Don't be so sure about the risk of Government action.
The EU
DIRECTIVE 2014/94/EU contains the following requirement:
9. All recharging points accessible to the public shall also provide for the possibility for electric vehicle users to recharge on an ad hoc basis without entering into a contract with the electricity supplier or operator concerned.
That could be interpreted to require Tesla to accept other manufacturers' vehicles.
Fortunately, the
UK regulations implementing the directive keep that requirement but have a definition of "accessible to the public" that allows Tesla to carry on operating superchargers:
(2) A recharging or refuelling point is accessible to the public if it is—
(a)intended for use by members of the general public (including those situated in public car parks, whether or not those car parks are available only to consumers of specific goods or services); and
(b)not intended for—
(i)exclusive use in respect of a vehicle produced by a specific manufacturer;
(ii)use by persons engaged in specific occupations;
(iii)use by persons whilst at their place of employment (including visitors); or
(iv)exclusive use by occupiers of, or visitors to, residential premises.
This wording was not in the original directive, and other EU countries may have implemented the directive differently. At one point it was looking problematic for Tesla in Germany; I'm not sure how that got resolved.

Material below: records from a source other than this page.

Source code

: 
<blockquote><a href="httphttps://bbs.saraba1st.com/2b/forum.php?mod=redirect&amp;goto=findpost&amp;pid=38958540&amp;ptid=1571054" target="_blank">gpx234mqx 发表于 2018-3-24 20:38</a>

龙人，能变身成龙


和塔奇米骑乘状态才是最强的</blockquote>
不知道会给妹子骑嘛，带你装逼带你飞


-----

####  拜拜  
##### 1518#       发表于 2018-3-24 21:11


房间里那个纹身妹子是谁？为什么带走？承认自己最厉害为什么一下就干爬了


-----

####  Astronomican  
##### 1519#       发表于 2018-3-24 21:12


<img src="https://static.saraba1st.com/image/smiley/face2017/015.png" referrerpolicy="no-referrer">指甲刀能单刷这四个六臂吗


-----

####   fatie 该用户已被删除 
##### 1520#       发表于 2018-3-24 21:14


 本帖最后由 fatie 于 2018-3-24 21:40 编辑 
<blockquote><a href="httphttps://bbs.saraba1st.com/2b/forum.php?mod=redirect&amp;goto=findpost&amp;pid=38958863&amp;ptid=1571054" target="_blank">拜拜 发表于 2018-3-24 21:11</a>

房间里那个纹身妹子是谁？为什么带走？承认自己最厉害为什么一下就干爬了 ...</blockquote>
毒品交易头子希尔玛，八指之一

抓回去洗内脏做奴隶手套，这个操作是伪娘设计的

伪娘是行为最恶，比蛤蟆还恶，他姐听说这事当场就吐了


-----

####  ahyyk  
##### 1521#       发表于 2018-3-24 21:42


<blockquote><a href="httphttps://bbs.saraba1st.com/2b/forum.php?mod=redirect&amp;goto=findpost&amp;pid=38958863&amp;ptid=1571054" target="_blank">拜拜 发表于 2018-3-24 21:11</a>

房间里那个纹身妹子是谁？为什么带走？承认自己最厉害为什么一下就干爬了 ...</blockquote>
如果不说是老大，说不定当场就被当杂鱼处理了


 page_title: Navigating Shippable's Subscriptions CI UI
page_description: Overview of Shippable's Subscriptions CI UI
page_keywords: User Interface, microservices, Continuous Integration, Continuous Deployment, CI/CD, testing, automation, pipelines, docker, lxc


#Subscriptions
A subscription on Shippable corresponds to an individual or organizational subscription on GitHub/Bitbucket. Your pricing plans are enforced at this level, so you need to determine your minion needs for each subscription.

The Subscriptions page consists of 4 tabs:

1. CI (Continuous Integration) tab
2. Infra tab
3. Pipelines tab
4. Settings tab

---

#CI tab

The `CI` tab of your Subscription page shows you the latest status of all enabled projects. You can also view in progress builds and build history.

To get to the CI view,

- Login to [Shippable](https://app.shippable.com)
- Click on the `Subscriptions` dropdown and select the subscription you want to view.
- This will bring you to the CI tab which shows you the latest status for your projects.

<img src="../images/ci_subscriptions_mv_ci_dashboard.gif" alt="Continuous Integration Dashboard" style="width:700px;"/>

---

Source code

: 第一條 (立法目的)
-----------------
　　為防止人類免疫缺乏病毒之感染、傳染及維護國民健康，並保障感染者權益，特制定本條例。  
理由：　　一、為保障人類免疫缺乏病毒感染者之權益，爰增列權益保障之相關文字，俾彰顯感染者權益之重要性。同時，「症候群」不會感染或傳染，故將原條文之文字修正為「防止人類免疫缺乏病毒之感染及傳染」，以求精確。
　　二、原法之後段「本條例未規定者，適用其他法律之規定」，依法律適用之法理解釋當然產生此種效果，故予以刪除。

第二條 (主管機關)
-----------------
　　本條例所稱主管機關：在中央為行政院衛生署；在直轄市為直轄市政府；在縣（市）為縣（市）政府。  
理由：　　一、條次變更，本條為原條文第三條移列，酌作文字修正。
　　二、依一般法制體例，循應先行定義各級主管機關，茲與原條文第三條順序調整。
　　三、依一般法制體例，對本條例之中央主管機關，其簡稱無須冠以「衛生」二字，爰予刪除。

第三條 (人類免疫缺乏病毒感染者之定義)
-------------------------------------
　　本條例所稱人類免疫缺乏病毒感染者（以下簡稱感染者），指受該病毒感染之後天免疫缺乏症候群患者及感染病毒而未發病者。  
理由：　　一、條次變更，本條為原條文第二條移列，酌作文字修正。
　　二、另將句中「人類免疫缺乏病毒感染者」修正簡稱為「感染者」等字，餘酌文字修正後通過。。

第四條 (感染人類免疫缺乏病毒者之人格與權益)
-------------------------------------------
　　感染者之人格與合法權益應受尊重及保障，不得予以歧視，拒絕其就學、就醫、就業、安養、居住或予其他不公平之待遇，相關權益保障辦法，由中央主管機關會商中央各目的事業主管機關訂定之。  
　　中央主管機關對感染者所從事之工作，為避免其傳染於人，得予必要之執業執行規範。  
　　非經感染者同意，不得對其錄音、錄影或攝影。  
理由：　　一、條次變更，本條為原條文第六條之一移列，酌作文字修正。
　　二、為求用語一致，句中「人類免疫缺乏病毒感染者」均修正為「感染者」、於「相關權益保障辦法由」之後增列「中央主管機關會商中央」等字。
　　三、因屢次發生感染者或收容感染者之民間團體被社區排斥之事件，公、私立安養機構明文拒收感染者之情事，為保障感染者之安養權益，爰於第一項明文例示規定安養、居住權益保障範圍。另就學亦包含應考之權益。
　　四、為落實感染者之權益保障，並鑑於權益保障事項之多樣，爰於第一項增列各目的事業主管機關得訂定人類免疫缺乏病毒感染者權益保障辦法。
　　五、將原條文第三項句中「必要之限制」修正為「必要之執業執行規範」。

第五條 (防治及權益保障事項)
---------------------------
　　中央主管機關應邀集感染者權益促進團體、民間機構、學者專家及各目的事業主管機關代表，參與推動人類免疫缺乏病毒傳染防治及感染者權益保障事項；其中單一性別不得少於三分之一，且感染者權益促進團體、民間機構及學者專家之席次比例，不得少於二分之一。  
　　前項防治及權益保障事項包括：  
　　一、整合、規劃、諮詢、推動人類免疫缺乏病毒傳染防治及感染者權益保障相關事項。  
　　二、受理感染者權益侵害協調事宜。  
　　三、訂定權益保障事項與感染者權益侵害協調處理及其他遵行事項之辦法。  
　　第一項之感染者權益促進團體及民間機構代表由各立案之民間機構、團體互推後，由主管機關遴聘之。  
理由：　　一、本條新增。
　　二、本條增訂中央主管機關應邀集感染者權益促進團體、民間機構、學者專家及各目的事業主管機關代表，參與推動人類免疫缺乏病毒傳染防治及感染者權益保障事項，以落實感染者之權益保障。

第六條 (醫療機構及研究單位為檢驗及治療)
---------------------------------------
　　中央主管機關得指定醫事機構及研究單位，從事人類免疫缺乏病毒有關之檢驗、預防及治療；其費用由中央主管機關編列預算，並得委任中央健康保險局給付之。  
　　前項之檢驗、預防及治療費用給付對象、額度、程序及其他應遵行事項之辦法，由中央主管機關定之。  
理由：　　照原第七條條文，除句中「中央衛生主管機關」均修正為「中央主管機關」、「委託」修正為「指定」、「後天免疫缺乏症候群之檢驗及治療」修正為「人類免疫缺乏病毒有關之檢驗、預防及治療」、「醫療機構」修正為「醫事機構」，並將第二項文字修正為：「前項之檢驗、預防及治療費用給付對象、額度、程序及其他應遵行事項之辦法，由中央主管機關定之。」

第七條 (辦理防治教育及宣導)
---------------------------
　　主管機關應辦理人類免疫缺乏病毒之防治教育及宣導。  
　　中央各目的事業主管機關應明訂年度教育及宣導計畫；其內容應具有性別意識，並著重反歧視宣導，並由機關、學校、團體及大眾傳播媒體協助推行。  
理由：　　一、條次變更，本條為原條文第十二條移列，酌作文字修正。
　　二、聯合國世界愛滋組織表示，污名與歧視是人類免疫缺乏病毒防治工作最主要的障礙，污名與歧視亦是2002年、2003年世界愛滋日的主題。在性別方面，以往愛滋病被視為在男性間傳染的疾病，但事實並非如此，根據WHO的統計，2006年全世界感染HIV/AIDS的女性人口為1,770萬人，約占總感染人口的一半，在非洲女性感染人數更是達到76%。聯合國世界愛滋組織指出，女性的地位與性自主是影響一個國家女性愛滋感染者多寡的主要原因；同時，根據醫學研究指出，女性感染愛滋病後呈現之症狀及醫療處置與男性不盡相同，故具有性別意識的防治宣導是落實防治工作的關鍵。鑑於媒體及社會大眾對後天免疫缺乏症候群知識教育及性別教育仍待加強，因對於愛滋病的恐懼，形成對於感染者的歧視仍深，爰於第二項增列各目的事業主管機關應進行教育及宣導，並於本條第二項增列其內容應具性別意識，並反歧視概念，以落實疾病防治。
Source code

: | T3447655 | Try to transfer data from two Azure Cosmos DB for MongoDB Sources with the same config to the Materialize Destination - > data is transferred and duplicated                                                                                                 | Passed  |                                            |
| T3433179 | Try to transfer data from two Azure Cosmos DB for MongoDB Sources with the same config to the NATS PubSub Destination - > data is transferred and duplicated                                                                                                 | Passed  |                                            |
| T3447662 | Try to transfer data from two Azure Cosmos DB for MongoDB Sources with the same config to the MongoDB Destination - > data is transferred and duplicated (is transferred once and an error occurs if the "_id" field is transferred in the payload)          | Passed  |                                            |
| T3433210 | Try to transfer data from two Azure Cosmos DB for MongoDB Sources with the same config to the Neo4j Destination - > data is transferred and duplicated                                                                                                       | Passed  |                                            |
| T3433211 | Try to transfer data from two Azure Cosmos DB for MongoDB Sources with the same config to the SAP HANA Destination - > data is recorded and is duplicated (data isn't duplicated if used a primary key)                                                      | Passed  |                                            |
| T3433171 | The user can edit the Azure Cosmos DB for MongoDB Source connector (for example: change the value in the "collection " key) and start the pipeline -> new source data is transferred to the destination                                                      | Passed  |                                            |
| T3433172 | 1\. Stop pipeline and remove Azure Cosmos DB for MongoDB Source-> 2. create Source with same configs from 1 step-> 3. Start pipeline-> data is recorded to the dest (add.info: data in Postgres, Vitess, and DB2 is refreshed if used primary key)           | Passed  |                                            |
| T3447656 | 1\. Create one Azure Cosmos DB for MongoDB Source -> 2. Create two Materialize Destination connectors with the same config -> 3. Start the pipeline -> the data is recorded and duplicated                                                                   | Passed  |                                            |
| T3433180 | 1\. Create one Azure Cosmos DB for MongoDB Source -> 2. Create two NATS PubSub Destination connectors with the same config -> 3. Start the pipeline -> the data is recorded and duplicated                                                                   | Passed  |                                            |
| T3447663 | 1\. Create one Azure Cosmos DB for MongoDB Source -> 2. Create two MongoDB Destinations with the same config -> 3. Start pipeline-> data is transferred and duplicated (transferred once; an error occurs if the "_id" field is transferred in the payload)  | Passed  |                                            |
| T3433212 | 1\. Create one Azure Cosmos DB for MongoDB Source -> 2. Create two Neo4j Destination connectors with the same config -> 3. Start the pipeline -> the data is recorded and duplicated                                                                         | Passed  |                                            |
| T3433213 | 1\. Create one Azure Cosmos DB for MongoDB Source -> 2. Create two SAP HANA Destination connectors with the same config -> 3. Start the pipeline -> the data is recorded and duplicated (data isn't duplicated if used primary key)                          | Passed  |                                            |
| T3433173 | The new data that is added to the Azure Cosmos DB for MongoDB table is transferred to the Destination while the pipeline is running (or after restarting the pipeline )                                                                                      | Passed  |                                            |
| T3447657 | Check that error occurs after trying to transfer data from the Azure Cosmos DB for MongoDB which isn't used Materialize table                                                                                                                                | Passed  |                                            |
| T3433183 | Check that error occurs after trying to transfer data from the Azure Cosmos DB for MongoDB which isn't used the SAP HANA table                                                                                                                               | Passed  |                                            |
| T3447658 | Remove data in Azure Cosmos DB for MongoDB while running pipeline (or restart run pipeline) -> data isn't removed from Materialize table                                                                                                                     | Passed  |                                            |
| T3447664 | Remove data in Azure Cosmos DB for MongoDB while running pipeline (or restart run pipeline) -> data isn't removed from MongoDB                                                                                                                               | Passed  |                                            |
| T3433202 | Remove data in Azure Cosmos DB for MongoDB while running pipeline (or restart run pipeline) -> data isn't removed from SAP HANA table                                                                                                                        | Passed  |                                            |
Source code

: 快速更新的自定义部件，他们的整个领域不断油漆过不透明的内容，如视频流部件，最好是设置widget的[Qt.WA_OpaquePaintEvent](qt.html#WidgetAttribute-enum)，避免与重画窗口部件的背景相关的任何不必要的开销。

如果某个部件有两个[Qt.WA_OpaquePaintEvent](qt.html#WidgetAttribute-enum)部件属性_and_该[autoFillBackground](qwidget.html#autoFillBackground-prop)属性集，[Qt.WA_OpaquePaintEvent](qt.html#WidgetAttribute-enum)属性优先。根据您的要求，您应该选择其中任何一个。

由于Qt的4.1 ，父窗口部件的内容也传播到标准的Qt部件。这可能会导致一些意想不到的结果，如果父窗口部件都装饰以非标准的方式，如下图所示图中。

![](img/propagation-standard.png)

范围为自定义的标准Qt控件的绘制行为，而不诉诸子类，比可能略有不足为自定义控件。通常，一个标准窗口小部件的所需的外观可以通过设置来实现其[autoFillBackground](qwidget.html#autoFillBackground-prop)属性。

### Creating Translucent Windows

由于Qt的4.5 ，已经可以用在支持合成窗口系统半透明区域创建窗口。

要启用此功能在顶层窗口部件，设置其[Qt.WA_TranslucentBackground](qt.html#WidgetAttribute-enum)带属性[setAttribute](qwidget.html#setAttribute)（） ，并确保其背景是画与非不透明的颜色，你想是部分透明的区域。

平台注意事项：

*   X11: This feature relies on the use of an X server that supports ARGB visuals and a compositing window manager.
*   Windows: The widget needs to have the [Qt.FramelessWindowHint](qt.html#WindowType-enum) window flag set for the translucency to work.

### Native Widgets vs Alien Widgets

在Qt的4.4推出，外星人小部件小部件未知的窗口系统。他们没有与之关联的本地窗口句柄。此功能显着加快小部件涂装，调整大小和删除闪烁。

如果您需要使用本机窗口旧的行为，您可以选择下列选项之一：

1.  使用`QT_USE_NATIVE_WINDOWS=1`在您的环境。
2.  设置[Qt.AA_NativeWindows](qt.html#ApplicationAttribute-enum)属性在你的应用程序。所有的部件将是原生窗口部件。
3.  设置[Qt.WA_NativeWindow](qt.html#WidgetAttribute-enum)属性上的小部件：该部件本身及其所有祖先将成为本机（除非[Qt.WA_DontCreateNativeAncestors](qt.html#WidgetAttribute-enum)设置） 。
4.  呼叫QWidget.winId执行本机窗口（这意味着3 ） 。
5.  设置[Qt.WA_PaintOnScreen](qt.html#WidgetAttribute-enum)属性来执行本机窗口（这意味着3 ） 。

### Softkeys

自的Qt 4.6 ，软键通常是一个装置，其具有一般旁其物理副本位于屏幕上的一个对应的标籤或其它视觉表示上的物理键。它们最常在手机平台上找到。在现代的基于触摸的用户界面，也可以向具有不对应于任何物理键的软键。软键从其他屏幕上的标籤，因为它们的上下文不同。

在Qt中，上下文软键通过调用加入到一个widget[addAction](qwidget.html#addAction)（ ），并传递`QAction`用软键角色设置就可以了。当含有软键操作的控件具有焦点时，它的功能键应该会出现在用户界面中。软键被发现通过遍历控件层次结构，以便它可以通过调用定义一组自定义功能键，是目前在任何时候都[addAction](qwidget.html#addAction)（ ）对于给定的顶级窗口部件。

However, Tesla are now in a reasonably good situation for the long term in Europe - with the switch to CCS connectors on the superchargers, and the forthcoming updates to the CCS spec that will allow the car to identify itself to the chargepoint and give a supercharger-like experience for billing, they have most of the pieces to allow non-Tesla cars to charge (at a punitive price) if forced to by law. Not sure what (if anything) they would do about the short cables on superchargers. And if third-party charging operators do get their act together such that superchargers are no longer so special, Tesla still have advantages in their equipment (SC v3 seems significantly superior to the kit that Ionity are installing), and a head start in ambition and branding (Ionity still messing around with 4- and 6-stall sites, while Tesla haven't installed smaller than 8 in a long while and are planning more like 32-stall for future sites).